● What is expected: Copy out, word for word, every line from the start of the records through the line containing "Filip Turek". Omit the pictures.

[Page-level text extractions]
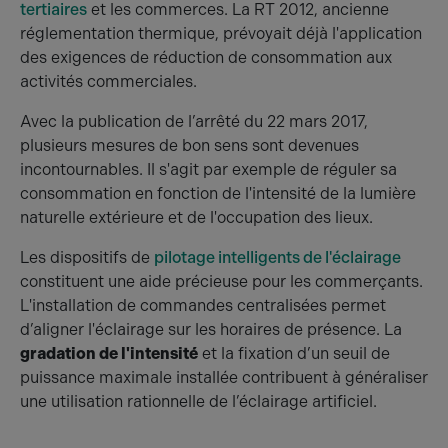
tertiaires
et les commerces. La RT 2012, ancienne
réglementation thermique, prévoyait déjà l'application
des exigences de réduction de consommation aux
activités commerciales.
Avec la publication de l’arrêté du 22 mars 2017,
plusieurs mesures de bon sens sont devenues
incontournables. Il s'agit par exemple de réguler sa
consommation en fonction de l'intensité de la lumière
naturelle extérieure et de l'occupation des lieux.
Les dispositifs de
pilotage intelligents de l'éclairage
constituent une aide précieuse pour les commerçants.
L'installation de commandes centralisées permet
d’aligner l'éclairage sur les horaires de présence. La
gradation de l'intensité
et la fixation d’un seuil de
puissance maximale installée contribuent à généraliser
une utilisation rationnelle de l’éclairage artificiel.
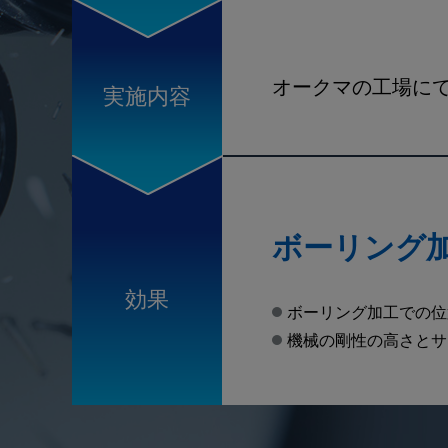
オークマの工場にて
実施
内容
ボーリング
効果
ボーリング加工での位
機械の剛性の高さとサ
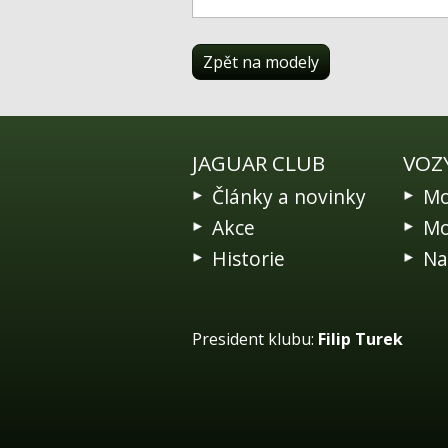
Zpět na modely
JAGUAR CLUB
VOZ
Články a novinky
Mo
Akce
Mo
Historie
Na
President klubu:
Filip Turek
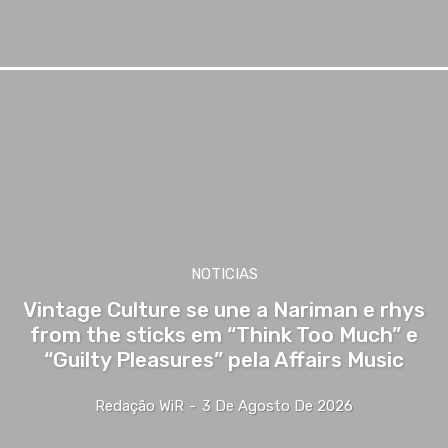
NOTICIAS
Vintage Culture se une a Nariman e rhys
from the sticks em “Think Too Much” e
“Guilty Pleasures” pela Affairs Music
Redação WiR
-
3 De Agosto De 2026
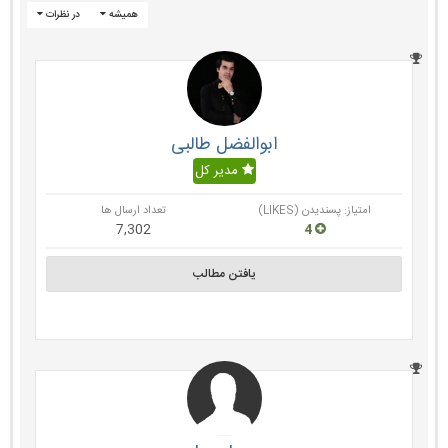
همیشه
در نظرات
ابوالفضل طالبی
مدیر کل
امتیاز: پسندیدن (LIKES)
تعداد ارسال ها
7,302
4
یافتن مطالب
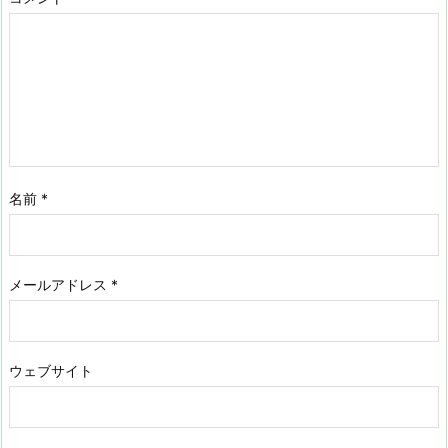
名前
*
メールアドレス
*
ウェブサイト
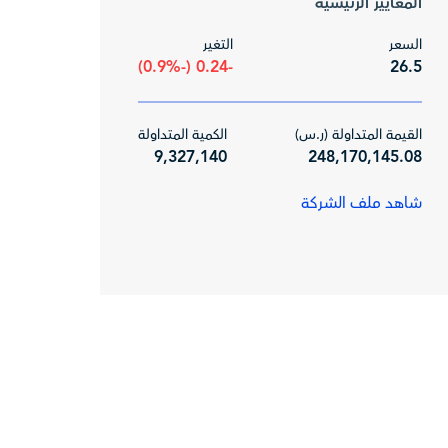
المعايير الرئيسية
السعر
التغير
-0.24 (-0.9%)
26.5
القيمة المتداولة (ر.س)
الكمية المتداولة
9,327,140
248,170,145.08
شاهد ملف الشركة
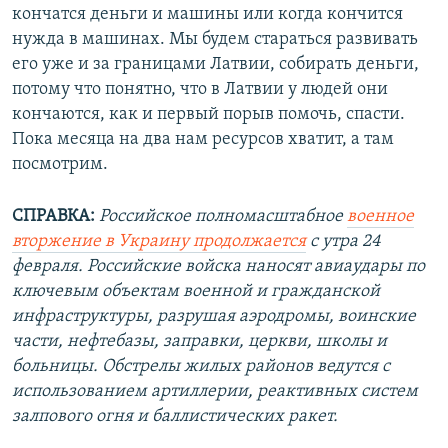
кончатся деньги и машины или когда кончится
нужда в машинах. Мы будем стараться развивать
его уже и за границами Латвии, собирать деньги,
потому что понятно, что в Латвии у людей они
кончаются, как и первый порыв помочь, спасти.
Пока месяца на два нам ресурсов хватит, а там
посмотрим.
СПРАВКА:
Российское полномасштабное
военное
вторжение в Украину продолжается
с утра 24
февраля. Российские войска наносят авиаудары по
ключевым объектам военной и гражданской
инфраструктуры, разрушая аэродромы, воинские
части, нефтебазы, заправки, церкви, школы и
больницы. Обстрелы жилых районов ведутся с
использованием артиллерии, реактивных систем
залпового огня и баллистических ракет.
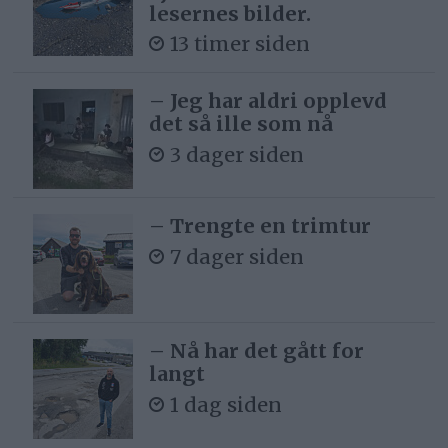
lesernes bilder.
13 timer siden
– Jeg har aldri opplevd
det så ille som nå
3 dager siden
– Trengte en trimtur
7 dager siden
– Nå har det gått for
langt
1 dag siden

● Completed exercise:
tertiaires
et les commerces. La RT 2012, ancienne
réglementation thermique, prévoyait déjà l'application
des exigences de réduction de consommation aux
activités commerciales.
Avec la publication de l’arrêté du 22 mars 2017,
plusieurs mesures de bon sens sont devenues
incontournables. Il s'agit par exemple de réguler sa
consommation en fonction de l'intensité de la lumière
naturelle extérieure et de l'occupation des lieux.
Les dispositifs de
pilotage intelligents de l'éclairage
constituent une aide précieuse pour les commerçants.
L'installation de commandes centralisées permet
d’aligner l'éclairage sur les horaires de présence. La
gradation de l'intensité
et la fixation d’un seuil de
puissance maximale installée contribuent à généraliser
une utilisation rationnelle de l’éclairage artificiel.
オークマの工場にて
実施
内容
ボーリング
効果
ボーリング加工での位
機械の剛性の高さとサ
Zpět na modely
JAGUAR CLUB
VOZ
Články a novinky
Mo
Akce
Mo
Historie
Na
President klubu:
Filip Turek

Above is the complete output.